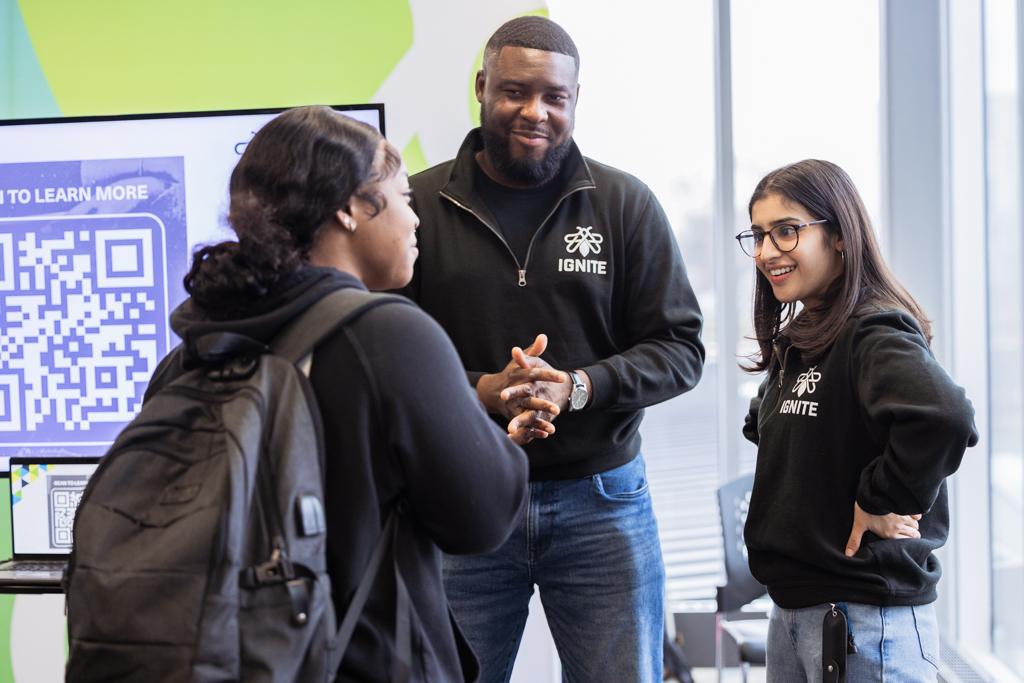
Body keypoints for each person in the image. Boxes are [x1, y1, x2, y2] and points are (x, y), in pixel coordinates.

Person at [148, 105, 530, 683]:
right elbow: (481, 520)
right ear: (351, 208)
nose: (415, 219)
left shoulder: (187, 355)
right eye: (404, 197)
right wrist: (499, 443)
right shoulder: (390, 336)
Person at [396, 16, 705, 683]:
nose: (534, 111)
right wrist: (485, 391)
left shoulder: (624, 205)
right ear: (482, 87)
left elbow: (681, 347)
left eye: (553, 97)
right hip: (462, 500)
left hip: (603, 502)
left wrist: (578, 386)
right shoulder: (416, 206)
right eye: (514, 91)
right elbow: (387, 359)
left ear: (574, 100)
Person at [737, 159, 978, 682]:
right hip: (800, 610)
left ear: (841, 237)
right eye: (758, 235)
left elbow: (944, 415)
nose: (766, 252)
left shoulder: (872, 327)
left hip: (866, 619)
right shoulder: (805, 335)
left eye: (786, 231)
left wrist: (883, 497)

──────────────────────────────

* [What needs to be done] Wherever the string "shoulder" appears in the entries above, list that line.

* [Output below]
left shoulder: (187, 355)
right shoulder: (390, 336)
left shoulder: (624, 205)
right shoulder: (416, 206)
left shoulder: (872, 327)
right shoulder: (805, 335)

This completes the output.